Problem to work on →
In the listing below, find each line with the string "lines" and report it.

━━━ Provided records ━━━

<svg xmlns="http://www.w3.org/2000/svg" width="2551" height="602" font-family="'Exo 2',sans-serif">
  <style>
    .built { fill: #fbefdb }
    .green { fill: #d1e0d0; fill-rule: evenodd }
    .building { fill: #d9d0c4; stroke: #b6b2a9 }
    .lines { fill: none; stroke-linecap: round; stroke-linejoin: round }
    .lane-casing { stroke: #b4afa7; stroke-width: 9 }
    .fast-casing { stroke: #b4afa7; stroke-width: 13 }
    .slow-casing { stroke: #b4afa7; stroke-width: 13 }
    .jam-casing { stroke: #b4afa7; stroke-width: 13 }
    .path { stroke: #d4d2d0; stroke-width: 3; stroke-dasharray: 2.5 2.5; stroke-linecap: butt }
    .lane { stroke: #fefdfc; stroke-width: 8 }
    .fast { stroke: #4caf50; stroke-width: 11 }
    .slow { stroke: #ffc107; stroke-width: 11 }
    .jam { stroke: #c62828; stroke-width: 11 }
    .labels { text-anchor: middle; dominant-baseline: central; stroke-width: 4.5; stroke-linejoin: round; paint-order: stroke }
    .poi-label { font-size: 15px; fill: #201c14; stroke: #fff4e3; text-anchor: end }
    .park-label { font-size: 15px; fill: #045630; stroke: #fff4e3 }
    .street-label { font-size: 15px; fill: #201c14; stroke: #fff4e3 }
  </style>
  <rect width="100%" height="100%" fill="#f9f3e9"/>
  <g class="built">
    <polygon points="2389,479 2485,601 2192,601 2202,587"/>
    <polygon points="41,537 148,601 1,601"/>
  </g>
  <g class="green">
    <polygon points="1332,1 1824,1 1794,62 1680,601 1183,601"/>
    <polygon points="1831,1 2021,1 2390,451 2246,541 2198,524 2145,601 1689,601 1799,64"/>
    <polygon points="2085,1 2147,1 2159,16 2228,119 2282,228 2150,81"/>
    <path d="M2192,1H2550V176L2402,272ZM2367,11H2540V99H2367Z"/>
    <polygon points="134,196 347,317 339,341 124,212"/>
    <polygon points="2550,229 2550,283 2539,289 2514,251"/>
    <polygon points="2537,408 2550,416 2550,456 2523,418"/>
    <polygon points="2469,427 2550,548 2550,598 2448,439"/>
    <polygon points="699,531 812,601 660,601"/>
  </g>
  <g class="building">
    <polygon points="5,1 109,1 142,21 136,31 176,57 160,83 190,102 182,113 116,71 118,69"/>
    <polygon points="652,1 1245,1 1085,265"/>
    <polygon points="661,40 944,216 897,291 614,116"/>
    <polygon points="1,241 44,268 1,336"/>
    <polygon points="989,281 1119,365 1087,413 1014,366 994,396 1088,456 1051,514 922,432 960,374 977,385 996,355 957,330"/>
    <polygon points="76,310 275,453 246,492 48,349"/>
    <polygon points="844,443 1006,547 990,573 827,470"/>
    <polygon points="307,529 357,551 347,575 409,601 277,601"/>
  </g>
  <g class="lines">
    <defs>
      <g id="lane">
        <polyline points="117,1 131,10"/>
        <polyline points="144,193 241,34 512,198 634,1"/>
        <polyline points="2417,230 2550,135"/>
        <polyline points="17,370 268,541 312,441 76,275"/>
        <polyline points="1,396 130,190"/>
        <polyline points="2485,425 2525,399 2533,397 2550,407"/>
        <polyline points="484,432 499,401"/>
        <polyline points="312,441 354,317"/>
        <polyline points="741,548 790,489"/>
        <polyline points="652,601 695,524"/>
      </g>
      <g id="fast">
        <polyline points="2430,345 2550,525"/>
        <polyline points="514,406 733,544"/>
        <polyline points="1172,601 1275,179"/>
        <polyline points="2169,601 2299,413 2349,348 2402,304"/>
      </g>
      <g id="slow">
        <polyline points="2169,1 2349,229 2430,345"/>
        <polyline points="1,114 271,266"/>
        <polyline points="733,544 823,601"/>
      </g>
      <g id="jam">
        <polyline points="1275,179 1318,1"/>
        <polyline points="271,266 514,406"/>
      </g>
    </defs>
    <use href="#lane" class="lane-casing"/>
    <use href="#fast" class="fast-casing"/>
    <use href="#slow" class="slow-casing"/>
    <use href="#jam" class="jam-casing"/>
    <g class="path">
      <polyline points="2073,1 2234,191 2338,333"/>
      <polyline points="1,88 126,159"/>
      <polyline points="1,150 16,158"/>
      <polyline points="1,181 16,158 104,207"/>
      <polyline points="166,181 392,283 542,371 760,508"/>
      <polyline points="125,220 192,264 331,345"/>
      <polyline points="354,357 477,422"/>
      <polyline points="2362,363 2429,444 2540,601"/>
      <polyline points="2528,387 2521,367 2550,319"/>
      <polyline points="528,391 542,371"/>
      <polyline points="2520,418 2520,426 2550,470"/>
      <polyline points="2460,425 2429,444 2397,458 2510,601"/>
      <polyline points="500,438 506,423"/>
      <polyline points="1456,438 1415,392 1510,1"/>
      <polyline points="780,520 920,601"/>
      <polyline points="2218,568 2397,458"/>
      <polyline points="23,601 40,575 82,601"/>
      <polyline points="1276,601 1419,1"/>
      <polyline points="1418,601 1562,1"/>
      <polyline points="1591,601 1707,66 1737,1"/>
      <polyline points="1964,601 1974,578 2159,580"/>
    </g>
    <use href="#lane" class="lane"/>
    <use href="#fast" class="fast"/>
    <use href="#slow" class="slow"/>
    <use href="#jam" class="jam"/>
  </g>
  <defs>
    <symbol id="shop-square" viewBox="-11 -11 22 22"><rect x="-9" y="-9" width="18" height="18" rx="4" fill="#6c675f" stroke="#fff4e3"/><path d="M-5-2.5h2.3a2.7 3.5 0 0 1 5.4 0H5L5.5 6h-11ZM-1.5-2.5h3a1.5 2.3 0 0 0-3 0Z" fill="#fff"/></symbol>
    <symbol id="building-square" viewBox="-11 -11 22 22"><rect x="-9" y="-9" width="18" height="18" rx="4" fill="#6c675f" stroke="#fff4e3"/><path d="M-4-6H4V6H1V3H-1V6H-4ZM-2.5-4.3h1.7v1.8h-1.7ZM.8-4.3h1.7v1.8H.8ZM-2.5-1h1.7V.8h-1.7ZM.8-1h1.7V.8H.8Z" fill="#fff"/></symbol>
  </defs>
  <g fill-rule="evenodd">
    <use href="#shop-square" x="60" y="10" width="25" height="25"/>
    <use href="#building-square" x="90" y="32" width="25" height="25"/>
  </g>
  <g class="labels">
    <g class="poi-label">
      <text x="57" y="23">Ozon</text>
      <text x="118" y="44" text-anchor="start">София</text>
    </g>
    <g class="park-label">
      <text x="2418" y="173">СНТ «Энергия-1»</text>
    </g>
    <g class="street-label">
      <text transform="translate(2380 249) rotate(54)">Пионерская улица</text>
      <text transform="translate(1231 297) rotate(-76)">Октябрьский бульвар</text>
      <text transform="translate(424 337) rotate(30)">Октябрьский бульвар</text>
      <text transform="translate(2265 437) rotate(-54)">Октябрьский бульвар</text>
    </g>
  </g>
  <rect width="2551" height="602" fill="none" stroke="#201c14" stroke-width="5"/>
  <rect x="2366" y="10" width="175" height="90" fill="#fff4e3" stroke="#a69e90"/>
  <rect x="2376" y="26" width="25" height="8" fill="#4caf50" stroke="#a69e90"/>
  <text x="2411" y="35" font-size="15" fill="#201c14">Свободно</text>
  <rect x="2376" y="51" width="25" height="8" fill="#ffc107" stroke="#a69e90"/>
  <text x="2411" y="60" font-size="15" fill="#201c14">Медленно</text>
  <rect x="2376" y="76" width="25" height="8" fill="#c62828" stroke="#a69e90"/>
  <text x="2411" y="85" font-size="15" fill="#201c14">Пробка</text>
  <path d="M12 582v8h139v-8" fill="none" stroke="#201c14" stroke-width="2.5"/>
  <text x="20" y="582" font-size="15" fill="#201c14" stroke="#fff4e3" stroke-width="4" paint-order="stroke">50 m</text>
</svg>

━━━

Worked solution →
    .lines { fill: none; stroke-linecap: round; stroke-linejoin: round }
  <g class="lines">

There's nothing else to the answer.